[Saved data entries]
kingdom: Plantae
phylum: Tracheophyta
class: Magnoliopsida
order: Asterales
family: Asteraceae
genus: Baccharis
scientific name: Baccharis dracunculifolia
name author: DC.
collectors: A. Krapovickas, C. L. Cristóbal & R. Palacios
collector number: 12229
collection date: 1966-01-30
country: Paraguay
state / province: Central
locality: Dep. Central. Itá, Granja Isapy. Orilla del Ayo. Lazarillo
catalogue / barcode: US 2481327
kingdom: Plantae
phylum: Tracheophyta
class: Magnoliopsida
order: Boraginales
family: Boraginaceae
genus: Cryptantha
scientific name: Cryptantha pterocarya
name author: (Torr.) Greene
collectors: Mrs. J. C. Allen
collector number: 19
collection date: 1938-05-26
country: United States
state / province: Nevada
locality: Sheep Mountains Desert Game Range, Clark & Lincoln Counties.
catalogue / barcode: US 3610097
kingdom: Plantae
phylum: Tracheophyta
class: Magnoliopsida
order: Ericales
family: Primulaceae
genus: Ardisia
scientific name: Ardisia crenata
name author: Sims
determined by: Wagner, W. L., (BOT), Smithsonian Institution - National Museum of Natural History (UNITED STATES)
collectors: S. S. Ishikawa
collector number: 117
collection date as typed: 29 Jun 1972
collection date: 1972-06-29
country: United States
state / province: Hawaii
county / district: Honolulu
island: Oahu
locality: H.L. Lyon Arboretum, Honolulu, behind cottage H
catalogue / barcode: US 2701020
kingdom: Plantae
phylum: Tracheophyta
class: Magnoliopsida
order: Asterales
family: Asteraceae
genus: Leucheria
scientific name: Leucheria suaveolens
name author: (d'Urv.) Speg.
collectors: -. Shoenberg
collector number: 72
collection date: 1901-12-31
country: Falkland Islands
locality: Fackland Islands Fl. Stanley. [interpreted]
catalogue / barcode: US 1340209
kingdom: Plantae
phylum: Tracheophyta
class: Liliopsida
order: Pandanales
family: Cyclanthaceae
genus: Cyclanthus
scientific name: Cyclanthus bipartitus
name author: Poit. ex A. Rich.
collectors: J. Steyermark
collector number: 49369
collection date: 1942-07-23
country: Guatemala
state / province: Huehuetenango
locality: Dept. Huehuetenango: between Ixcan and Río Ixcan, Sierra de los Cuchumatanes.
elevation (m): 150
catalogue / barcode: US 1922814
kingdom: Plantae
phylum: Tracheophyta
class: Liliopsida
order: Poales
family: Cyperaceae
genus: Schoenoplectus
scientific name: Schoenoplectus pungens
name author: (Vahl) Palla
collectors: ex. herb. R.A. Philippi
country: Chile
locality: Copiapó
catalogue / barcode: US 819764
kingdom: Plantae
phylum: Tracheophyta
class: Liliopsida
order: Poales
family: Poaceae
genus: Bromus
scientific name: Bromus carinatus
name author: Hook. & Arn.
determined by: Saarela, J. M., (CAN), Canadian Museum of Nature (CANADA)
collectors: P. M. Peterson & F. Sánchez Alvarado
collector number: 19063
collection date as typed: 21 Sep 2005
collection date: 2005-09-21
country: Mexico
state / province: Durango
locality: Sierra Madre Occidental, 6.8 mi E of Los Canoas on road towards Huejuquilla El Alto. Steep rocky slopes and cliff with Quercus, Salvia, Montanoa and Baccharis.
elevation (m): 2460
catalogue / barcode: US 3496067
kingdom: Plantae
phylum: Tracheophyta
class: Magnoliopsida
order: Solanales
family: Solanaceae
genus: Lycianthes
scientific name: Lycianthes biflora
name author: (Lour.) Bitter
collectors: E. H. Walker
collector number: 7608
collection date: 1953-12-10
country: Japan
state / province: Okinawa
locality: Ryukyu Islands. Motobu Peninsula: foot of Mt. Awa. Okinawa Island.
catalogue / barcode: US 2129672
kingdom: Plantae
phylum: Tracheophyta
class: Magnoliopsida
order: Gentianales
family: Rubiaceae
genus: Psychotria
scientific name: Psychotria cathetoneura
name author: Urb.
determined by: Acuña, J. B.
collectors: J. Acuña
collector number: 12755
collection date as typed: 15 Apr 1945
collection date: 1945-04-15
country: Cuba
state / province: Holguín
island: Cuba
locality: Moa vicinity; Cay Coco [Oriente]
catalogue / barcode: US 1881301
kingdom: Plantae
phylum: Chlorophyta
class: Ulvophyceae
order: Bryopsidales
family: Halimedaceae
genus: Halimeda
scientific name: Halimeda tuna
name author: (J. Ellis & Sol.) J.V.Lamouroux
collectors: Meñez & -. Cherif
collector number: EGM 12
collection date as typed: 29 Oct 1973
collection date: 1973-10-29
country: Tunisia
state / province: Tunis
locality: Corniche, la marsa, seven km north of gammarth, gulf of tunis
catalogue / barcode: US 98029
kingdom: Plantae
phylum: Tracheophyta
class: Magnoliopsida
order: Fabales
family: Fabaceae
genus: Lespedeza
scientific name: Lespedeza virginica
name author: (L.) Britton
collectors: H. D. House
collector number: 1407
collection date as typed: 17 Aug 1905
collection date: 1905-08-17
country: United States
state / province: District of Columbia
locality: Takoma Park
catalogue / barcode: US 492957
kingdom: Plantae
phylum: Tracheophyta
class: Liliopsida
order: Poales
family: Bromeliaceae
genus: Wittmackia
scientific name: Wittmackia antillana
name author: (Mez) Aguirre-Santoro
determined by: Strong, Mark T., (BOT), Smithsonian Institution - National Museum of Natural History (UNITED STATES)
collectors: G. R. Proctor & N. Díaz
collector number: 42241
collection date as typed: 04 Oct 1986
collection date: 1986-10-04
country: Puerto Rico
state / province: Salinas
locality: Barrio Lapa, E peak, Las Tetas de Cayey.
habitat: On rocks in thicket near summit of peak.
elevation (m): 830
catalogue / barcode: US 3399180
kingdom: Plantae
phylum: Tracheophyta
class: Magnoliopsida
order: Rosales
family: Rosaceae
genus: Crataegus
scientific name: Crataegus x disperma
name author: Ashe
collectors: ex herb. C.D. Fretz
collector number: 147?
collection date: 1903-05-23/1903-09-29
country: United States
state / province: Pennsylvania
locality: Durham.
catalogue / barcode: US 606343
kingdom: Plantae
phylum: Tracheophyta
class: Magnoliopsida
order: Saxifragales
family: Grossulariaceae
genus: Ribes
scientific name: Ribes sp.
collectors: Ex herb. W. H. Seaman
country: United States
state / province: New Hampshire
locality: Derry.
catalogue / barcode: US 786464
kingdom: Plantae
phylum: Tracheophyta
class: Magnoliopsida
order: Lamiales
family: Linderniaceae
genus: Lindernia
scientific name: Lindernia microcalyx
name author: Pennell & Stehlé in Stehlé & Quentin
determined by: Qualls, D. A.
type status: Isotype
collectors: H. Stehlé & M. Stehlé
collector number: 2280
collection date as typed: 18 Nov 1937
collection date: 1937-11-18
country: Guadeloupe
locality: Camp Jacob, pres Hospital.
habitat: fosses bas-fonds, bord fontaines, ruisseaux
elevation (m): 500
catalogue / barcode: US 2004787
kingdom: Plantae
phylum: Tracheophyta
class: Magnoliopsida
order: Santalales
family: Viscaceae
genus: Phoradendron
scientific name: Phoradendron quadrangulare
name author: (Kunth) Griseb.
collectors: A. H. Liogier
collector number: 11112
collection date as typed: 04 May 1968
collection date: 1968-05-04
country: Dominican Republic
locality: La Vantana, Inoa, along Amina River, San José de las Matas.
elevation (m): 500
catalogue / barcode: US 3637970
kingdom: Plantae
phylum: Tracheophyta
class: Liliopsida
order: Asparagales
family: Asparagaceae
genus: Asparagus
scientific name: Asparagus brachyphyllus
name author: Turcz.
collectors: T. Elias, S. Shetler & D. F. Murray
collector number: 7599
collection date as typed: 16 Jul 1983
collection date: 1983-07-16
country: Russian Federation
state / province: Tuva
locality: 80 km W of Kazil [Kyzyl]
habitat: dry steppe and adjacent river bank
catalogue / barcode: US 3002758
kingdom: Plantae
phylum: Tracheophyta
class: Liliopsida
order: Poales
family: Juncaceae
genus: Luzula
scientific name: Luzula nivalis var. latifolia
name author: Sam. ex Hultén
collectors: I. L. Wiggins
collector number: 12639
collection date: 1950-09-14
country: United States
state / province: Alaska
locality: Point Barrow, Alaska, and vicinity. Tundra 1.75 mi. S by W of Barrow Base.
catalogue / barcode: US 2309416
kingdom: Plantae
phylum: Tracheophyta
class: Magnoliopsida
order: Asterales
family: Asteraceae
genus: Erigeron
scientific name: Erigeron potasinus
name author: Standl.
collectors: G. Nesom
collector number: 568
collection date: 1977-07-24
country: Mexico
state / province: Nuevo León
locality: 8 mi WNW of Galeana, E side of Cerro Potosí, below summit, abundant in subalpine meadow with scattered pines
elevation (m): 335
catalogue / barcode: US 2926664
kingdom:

__TASK GOAL__
Update the records starting at the line that contains "island: Oahu" and ending at the line that contains "scientific name: Leucheria suaveolens" by changing "phylum" to "division" and keeping everything else the same. Give back only those lines.

__ANSWER TO THIS PROBLEM__
island: Oahu
locality: H.L. Lyon Arboretum, Honolulu, behind cottage H
catalogue / barcode: US 2701020
kingdom: Plantae
division: Tracheophyta
class: Magnoliopsida
order: Asterales
family: Asteraceae
genus: Leucheria
scientific name: Leucheria suaveolens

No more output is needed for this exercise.